Bajo la mirada nunca vista de Carmen Balcells
“En los ojos de la gente puede verse lo que verán, no lo que han visto”, decía Novecento en la novela de Alessandro Baricco.
En los ojos de sus autores se veía la libertad, la confianza, la tranquilidad, el convencimiento de que escribir era su destino. En sus miradas veía lo que me gustaría ser, lo que ella era: el horizonte que les poporcionaba, la certeza en la salida y la puesta de sol mientras las letras se tachaban o se levantaban sobre las tachaduras.
Nunca pude posar mis ojos en los suyos pero sí en la mirada de Vargas Llosa, de Bryce Echenique, de Antonio Skámeta, de Rosa Regàs y de otros que venían con sonrisa de compartir una risa o con el ceño fruncido por un mohín de Balcells ante un párrafo. Y es que Carmen leía. Me consta que leía y que tenía propuestas para ellos, propuestas desde la libertad, desde la lectura, desde la entrega, desde la navegación por sus páginas.
He podido sumergirme en las páginas de originales que ella había leído días antes y juntarme con los autores con los que ella había comido; he podido comentar, tal vez, los mismos párrafos que había comentado u otros y fijar mi mirada en palabras nunca inocentes.
Pero sobre todo, he estado en su casa, en esa casa de la literatura que es la Casa Balcells. Un casa que debería ser un monumento, visitable, con las fotos de sus autores recibiendo a quienes entran a negociar, a charlar, a admirar. He estado muchas veces en el despacho de la esquina con una mesa que recuerdo redonda, hablando de literatura porque en esa casa, aunque siempre se ha negociado, nunca se ha esquinado la escritura.

━━━━━━

EJERCICIOS POR RESOLVER:
a) Reescribe el fragmento del texto sobre Carmen Balcells que va de "En los ojos de sus" a "por sus páginas.", sustituyendo "ceño fruncido" por "gesto serio".
b) Escribe una continuación del texto sobre Carmen Balcells a partir de su última oración.

SECCIÓN DE DATOS:
━━━━━━

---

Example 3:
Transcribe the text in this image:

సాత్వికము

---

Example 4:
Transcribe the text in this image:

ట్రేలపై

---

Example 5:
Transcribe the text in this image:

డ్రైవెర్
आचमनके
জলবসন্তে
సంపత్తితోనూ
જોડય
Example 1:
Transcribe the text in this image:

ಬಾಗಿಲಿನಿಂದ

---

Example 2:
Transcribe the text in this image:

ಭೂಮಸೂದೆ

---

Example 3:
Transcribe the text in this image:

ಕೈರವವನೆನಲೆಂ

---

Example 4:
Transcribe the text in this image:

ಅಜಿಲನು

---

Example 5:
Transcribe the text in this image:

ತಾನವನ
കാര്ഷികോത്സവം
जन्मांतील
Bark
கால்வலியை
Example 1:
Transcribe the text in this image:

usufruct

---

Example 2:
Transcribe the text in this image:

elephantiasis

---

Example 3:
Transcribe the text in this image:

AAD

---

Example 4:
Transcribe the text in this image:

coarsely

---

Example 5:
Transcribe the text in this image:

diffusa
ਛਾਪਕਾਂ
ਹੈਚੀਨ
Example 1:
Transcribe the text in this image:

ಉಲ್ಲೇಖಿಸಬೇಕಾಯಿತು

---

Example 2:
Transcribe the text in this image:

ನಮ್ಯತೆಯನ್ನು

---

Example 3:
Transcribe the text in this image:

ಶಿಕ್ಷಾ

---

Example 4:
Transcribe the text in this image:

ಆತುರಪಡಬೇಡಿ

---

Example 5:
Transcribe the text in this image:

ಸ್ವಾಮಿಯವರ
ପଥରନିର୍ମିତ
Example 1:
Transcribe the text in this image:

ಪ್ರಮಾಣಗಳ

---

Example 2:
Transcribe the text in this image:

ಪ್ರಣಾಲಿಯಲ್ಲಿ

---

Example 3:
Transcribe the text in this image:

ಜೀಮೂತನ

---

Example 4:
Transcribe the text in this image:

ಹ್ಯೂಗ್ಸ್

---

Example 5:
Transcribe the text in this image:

━━━━━━

RESPUESTAS A CONTINUACIÓN:
a)
En los ojos de sus autores se veía la libertad, la confianza, la tranquilidad, el convencimiento de que escribir era su destino. En sus miradas veía lo que me gustaría ser, lo que ella era: el horizonte que les poporcionaba, la certeza en la salida y la puesta de sol mientras las letras se tachaban o se levantaban sobre las tachaduras.
Nunca pude posar mis ojos en los suyos pero sí en la mirada de Vargas Llosa, de Bryce Echenique, de Antonio Skámeta, de Rosa Regàs y de otros que venían con sonrisa de compartir una risa o con el gesto serio por un mohín de Balcells ante un párrafo. Y es que Carmen leía. Me consta que leía y que tenía propuestas para ellos, propuestas desde la libertad, desde la lectura, desde la entrega, desde la navegación por sus páginas.

b)
Y eso es lo que se ve en los ojos de los compañeros de la casa Balcells, porque todos tienen la sensibilidad de entender por qué el autor necesita estar algo alejado de la cotidianidad, algo alejado de las facturas y ellos saben hacer compatible la belleza de un párrafo con la conversación sobre un contrato. Y saben defender los textos. Quizá lo que más me ha sorprendido de la Casa Balcells es lo sagrado que les resulta un texto, y no sólo a Gloria, Carina y Javier sino también a Ramón, una incorporación más reciente.
Y es que Balcells respetó la creación, apoyó la creación, propició la escritura. Y todos los demás han entendido esa forma de hacer. Y quienes entran en la Casa saben que entran en terreno sagrado, en la casa de un mito. Y saben que lo que han visto en los ojos de los autores es lo que ven en los ojos de quienes allí trabajan: un horizonte.
Me quedaría corta si solo diera las gracias a Balcells por humanizar el mundo editorial, por mantenerse en su casa, alejada de los mercados, por empeñarse en seguir hablando en una lengua propia y por saber alentar con sus palabras y sus miradas a esos seres solitarios que escriben sin saber para qué, al tiempo que empujaba a los editores a un trato más decente, más humano.
Me hubiera encantado que mis ojos reflejaran los suyos, pero quizá me hubiera entrado un ataque de timidez porque ella para mí ya era un mito en los años noventa. Y tantos años sin sentarme a su mesa escuchando sus pasos en el piso de arriba aumentaron el mito. Hoy no encuentro mito más justificado. Y solo deseo que no olvidemos su sensibilidad. Y nos rebelemos contra la deshumanización de la literatura.
Gracias, Carmen.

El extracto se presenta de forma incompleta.